Output the entries below exactly, from the first line to the line holding "Is It Safe to Detox at Home?", both included.

[[ Recorded data, beginning ]]

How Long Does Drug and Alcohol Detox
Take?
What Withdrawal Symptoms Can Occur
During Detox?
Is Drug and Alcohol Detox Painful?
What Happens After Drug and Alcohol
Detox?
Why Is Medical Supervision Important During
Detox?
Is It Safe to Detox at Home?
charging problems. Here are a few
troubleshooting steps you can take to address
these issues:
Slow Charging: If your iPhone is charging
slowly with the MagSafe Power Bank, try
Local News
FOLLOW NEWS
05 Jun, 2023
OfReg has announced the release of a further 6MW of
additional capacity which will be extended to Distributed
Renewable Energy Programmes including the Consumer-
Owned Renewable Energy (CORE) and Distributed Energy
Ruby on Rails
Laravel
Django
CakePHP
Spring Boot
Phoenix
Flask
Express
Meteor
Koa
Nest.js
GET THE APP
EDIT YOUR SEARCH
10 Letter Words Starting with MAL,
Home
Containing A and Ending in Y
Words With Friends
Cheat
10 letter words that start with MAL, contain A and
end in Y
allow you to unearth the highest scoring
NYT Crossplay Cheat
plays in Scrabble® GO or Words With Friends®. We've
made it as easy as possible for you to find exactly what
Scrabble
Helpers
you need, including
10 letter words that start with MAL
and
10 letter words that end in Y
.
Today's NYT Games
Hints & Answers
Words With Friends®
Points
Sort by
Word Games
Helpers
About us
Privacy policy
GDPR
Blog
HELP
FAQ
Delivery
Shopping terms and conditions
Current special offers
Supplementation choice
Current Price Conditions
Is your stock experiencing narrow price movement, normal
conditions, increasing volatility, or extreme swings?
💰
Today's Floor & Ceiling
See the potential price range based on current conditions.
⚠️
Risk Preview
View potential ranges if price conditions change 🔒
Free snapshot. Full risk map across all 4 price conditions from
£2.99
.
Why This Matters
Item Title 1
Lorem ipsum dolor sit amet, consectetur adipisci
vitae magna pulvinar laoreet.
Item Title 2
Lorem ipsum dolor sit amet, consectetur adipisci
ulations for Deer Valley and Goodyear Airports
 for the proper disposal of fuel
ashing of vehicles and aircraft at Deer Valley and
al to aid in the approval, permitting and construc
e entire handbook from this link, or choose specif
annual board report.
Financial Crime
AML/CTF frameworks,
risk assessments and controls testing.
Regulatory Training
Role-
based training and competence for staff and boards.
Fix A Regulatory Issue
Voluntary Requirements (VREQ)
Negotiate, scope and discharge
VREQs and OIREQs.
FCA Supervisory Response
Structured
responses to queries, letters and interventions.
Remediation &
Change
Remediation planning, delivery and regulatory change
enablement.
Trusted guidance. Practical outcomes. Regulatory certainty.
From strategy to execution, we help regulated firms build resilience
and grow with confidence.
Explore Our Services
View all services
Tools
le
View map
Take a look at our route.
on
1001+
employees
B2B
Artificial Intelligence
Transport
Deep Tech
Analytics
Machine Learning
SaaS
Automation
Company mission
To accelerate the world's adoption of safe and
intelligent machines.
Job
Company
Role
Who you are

[[ Recorded data, end ]]

■ Problem solution
How Long Does Drug and Alcohol Detox
Take?
What Withdrawal Symptoms Can Occur
During Detox?
Is Drug and Alcohol Detox Painful?
What Happens After Drug and Alcohol
Detox?
Why Is Medical Supervision Important During
Detox?
Is It Safe to Detox at Home?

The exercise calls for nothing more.